She remembers it clearly: It was mid-November, sunny and “warm as hell — like always.”

She had convinced herself she didn’t feel well, and her mother let her stay home from school.

Sitting in the living room, finishing her homework, she heard voices outside the front door.

“Que se le va ser?” she heard her father tell his sister, who had driven him to his meeting with immigration officials.

It was a comment the girl knew he made when things didn’t go as planned: “What can you do?”

As she got up to walk to the door, her father came inside, wearing a button-down shirt, light-blue slacks and his ever-present cell phone holster.

They stared at each other for only seconds before it was clear what had happened.

They sat down together, and he could no longer hold it in.

“What else does this f---ing country wants me to do? I tried everything. I tried so hard.”

His head sunk into his daughter’s shoulder. Both of them wept. Her shirt was drenched in his tears. It was the first time she had ever seen him cry.

“Why am I so useless?” he cried out.

“No,” she told him. “You’re not useless. You are the strongest man in the world.”

 


 

Weeks after Mariano and his family lost their chance at citizenship, they received a letter telling them they had 30 days to get out.

Keeping a low profile, the family moved into a new house and stayed for another two years.

It was enough time for his daughter to finish growing up where she had come of age, graduate high school and make her decision.

She could either stay and go to school or go back to Argentina with her family.

Her family was leaving for good, and she had a choice.

“If you stay,” Mariano told her, ”let it be for a reason.”

Three months ago, they said their goodbyes, just days before her first day of classes.

She had chosen to stay, go to school, get an education and hope the government would give her the opportunity to work herself toward becoming an American.

 


 

“I want to work,” she says. “I want to pay taxes. Please, let me pay taxes.”

Opponents of the DREAM Act call it an exercise in amnesty, a free pass for people who have violated the law.

Supporters find it hard to believe many members of Congress are willing to reject a measure that would increase tax revenue and military recruitment.

She says she understands both sides, and she thinks it should take work to become a citizen —  learning English, getting an education and even assimilating the culture.

After finding out about the DREAM Act, she became involved with the movement in support of the bill. Like many of those like her, she calls herself a DREAMer.

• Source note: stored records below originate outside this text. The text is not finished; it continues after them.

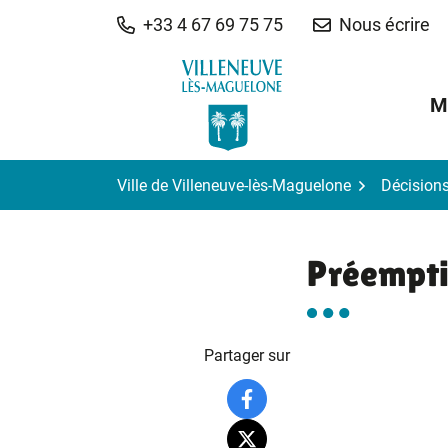
Gestion des traceurs
Aller
+33 4 67 69 75 75
Nous écrire
au
contenu
M
Ville de Villeneuve-lès-Maguelone
Décision
Préempti
Partager sur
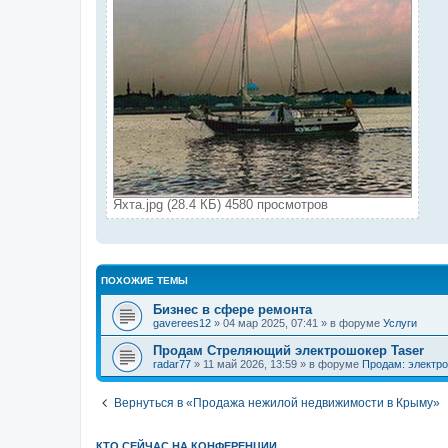
Яхта.jpg (28.4 КБ) 4580 просмотров
ПОХОЖИЕ ТЕМЫ
Бизнес в сфере ремонта
gaverees12
» 04 мар 2025, 07:41 » в форуме
Услуги
Продам Стреляющий электрошокер Taser
radar77
» 11 май 2026, 13:59 » в форуме
Продам: электро
Вернуться в «Продажа нежилой недвижимости в Крыму»
КТО СЕЙЧАС НА КОНФЕРЕНЦИИ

She is still nervous and unsure of the chances the bill has of passing.

“I don’t know,” she says. “I just don’t know.”

She insists that she is lucky and that her story is not as bad as others.

“I know people think this is a pity story,” she said. “I don’t want people to feel sorry for me.”

Her wish is to not have to live with fear and uncertainty.

More than anything, she wants to just be that girl on the bus.

She spends almost 90 minutes every day busing to and from school, time she spends reading and doing math homework.

An aspiring writer, she sometimes scribbles in the most recent of her 18 journals.

Sometimes she’ll crack open a book from her shelf, like works by Gabriel Garcia Marquez, Isabel Allende and H.G. Wells.

A lot of the time, she’ll listen to some of her favorite music — everything from Argentine singer Gustavo Cerati to The Rolling Stones to Iggy Pop and the Stooges.

When she wants to hear the music, she pulls out her iPod and slips her big headphones over her ears.

Then is when she fades into the crowds of busy students who bustle through the doors, each with their own headphones playing a different tune.

Her next stop, she hopes, is a sense of normal.